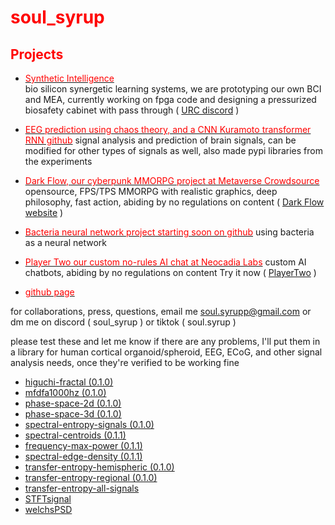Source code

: # <span style="color:red">soul_syrup</span>

## <span style="color:red">Projects</span>

- [<span style="color:red">Synthetic Intelligence</span>](https://github.com/Unlimited-Research-Cooperative/Human-Brain-Rat)  
  bio silicon synergetic learning systems, we are prototyping our own BCI and MEA, currently working on fpga code and designing a pressurized biosafety cabinet with pass through
  ( [URC discord](https://discord.gg/rnurSVdwTr) )
  
- [<span style="color:red">EEG prediction using chaos theory, and a CNN Kuramoto transformer RNN github</span>](https://github.com/Metaverse-Crowdsource/EEG-tES-Chaos-Neural-Net)
  signal analysis and prediction of brain signals, can be modified for other types of signals as well, also made pypi libraries from the experiments
  
- [<span style="color:red">Dark Flow, our cyberpunk MMORPG project at Metaverse Crowdsource</span>](https://discord.gg/HBHGvDxDmt) 
  opensource, FPS/TPS MMORPG with realistic graphics, deep philosophy, fast action, abiding by no regulations on content
  ( [Dark Flow website](https://mvcs.one) )

  
- [<span style="color:red">Bacteria neural network project starting soon on github</span>](https://github.com/Metaverse-Crowdsource/Bacteria-Neural-Network)
  using bacteria as a neural network
  
- [<span style="color:red">Player Two our custom no-rules AI chat at Neocadia Labs</span>](https://discord.gg/r2qUZMkGCB) 
  custom AI chatbots, abiding by no regulations on content
  Try it now ( [PlayerTwo](https://app.playertwo.ai/#/) )

- [<span style="color:red">github page</span>](https://soulsyrup.github.io/)
 

for collaborations, press, questions, email me soul.syrupp@gmail.com or dm me on discord ( soul_syrup ) or tiktok ( soul.syrup )

please test these and let me know if there are any problems, I'll put them in a library for human cortical organoid/spheroid, EEG, ECoG, and other signal analysis needs, once they're verified to be working fine

- [higuchi-fractal (0.1.0)](https://pypi.org/project/higuchi-fractal/0.1.0/)
- [mfdfa1000hz (0.1.0)](https://pypi.org/project/mfdfa1000hz/0.1.0/)
- [phase-space-2d (0.1.0)](https://pypi.org/project/phase-space-2d/0.1.0/)
- [phase-space-3d (0.1.0)](https://pypi.org/project/phase-space-3d/0.1.0/)
- [spectral-entropy-signals (0.1.0)](https://pypi.org/project/spectral-entropy-signals/0.1.0/)
- [spectral-centroids (0.1.1)](https://pypi.org/project/spectral-centroids/0.1.1/)
- [frequency-max-power (0.1.1)](https://pypi.org/project/frequency-max-power/0.1.1/)
- [spectral-edge-density (0.1.1)](https://pypi.org/project/spectral-edge-density/0.1.1/)
- [transfer-entropy-hemispheric (0.1.0)](https://pypi.org/project/transfer-entropy-hemispheric/0.1.0/)
- [transfer-entropy-regional (0.1.0)](https://pypi.org/project/transfer-entropy-regional/0.1.0/)
- [transfer-entropy-all-signals](https://pypi.org/project/transfer-entropy-all-signals/)
- [STFTsignal](https://pypi.org/project/STFTsignal/)
- [welchsPSD](https://pypi.org/project/welchsPSD/)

┄┄┄┄┄┄

YOUR TASK: Repeat the entries exactly and keep the pictures out of the copy.

ANSWER TO THIS TASK:
Source code

: # <span style="color:red">soul_syrup</span>

## <span style="color:red">Projects</span>

- [<span style="color:red">Synthetic Intelligence</span>](https://github.com/Unlimited-Research-Cooperative/Human-Brain-Rat)  
  bio silicon synergetic learning systems, we are prototyping our own BCI and MEA, currently working on fpga code and designing a pressurized biosafety cabinet with pass through
  ( [URC discord](https://discord.gg/rnurSVdwTr) )
  
- [<span style="color:red">EEG prediction using chaos theory, and a CNN Kuramoto transformer RNN github</span>](https://github.com/Metaverse-Crowdsource/EEG-tES-Chaos-Neural-Net)
  signal analysis and prediction of brain signals, can be modified for other types of signals as well, also made pypi libraries from the experiments
  
- [<span style="color:red">Dark Flow, our cyberpunk MMORPG project at Metaverse Crowdsource</span>](https://discord.gg/HBHGvDxDmt) 
  opensource, FPS/TPS MMORPG with realistic graphics, deep philosophy, fast action, abiding by no regulations on content
  ( [Dark Flow website](https://mvcs.one) )

  
- [<span style="color:red">Bacteria neural network project starting soon on github</span>](https://github.com/Metaverse-Crowdsource/Bacteria-Neural-Network)
  using bacteria as a neural network
  
- [<span style="color:red">Player Two our custom no-rules AI chat at Neocadia Labs</span>](https://discord.gg/r2qUZMkGCB) 
  custom AI chatbots, abiding by no regulations on content
  Try it now ( [PlayerTwo](https://app.playertwo.ai/#/) )

- [<span style="color:red">github page</span>](https://soulsyrup.github.io/)
 

for collaborations, press, questions, email me soul.syrupp@gmail.com or dm me on discord ( soul_syrup ) or tiktok ( soul.syrup )

please test these and let me know if there are any problems, I'll put them in a library for human cortical organoid/spheroid, EEG, ECoG, and other signal analysis needs, once they're verified to be working fine

- [higuchi-fractal (0.1.0)](https://pypi.org/project/higuchi-fractal/0.1.0/)
- [mfdfa1000hz (0.1.0)](https://pypi.org/project/mfdfa1000hz/0.1.0/)
- [phase-space-2d (0.1.0)](https://pypi.org/project/phase-space-2d/0.1.0/)
- [phase-space-3d (0.1.0)](https://pypi.org/project/phase-space-3d/0.1.0/)
- [spectral-entropy-signals (0.1.0)](https://pypi.org/project/spectral-entropy-signals/0.1.0/)
- [spectral-centroids (0.1.1)](https://pypi.org/project/spectral-centroids/0.1.1/)
- [frequency-max-power (0.1.1)](https://pypi.org/project/frequency-max-power/0.1.1/)
- [spectral-edge-density (0.1.1)](https://pypi.org/project/spectral-edge-density/0.1.1/)
- [transfer-entropy-hemispheric (0.1.0)](https://pypi.org/project/transfer-entropy-hemispheric/0.1.0/)
- [transfer-entropy-regional (0.1.0)](https://pypi.org/project/transfer-entropy-regional/0.1.0/)
- [transfer-entropy-all-signals](https://pypi.org/project/transfer-entropy-all-signals/)
- [STFTsignal](https://pypi.org/project/STFTsignal/)
- [welchsPSD](https://pypi.org/project/welchsPSD/)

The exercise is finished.